*Problem statement:* Transcribe every record below word for word.

--- START ---

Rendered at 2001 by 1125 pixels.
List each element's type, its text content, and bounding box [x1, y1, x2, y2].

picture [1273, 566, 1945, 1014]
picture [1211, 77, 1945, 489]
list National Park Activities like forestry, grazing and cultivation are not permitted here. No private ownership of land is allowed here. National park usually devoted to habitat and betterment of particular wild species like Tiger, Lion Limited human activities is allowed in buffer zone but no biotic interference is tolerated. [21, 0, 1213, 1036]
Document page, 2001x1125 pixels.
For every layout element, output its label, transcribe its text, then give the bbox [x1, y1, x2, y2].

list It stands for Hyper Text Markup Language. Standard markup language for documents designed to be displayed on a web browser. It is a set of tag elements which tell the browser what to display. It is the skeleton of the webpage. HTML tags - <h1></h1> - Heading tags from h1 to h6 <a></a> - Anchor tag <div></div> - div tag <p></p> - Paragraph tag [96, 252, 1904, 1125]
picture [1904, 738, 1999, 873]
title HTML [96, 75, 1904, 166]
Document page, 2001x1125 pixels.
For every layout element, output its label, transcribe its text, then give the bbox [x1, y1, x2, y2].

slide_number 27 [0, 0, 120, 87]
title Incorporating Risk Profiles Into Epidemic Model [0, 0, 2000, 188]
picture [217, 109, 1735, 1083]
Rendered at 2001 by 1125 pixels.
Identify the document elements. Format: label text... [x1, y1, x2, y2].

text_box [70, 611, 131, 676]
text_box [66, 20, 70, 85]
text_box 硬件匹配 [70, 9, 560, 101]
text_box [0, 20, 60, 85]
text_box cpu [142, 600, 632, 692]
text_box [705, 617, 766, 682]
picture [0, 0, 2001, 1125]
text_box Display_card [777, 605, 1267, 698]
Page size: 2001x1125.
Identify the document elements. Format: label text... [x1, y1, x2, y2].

--- END ---

*Written solution:*
Rendered at 2001 by 1125 pixels.
List each element's type, its text content, and bounding box [x1, y1, x2, y2].

picture [1273, 566, 1945, 1014]
picture [1211, 77, 1945, 489]
list National Park Activities like forestry, grazing and cultivation are not permitted here. No private ownership of land is allowed here. National park usually devoted to habitat and betterment of particular wild species like Tiger, Lion Limited human activities is allowed in buffer zone but no biotic interference is tolerated. [21, 0, 1213, 1036]
Document page, 2001x1125 pixels.
For every layout element, output its label, transcribe its text, then give the bbox [x1, y1, x2, y2].

list It stands for Hyper Text Markup Language. Standard markup language for documents designed to be displayed on a web browser. It is a set of tag elements which tell the browser what to display. It is the skeleton of the webpage. HTML tags - <h1></h1> - Heading tags from h1 to h6 <a></a> - Anchor tag <div></div> - div tag <p></p> - Paragraph tag [96, 252, 1904, 1125]
picture [1904, 738, 1999, 873]
title HTML [96, 75, 1904, 166]
Document page, 2001x1125 pixels.
For every layout element, output its label, transcribe its text, then give the bbox [x1, y1, x2, y2].

slide_number 27 [0, 0, 120, 87]
title Incorporating Risk Profiles Into Epidemic Model [0, 0, 2000, 188]
picture [217, 109, 1735, 1083]
Rendered at 2001 by 1125 pixels.
Identify the document elements. Format: label text... [x1, y1, x2, y2].

text_box [70, 611, 131, 676]
text_box [66, 20, 70, 85]
text_box 硬件匹配 [70, 9, 560, 101]
text_box [0, 20, 60, 85]
text_box cpu [142, 600, 632, 692]
text_box [705, 617, 766, 682]
picture [0, 0, 2001, 1125]
text_box Display_card [777, 605, 1267, 698]
Page size: 2001x1125.
Identify the document elements. Format: label text... [x1, y1, x2, y2].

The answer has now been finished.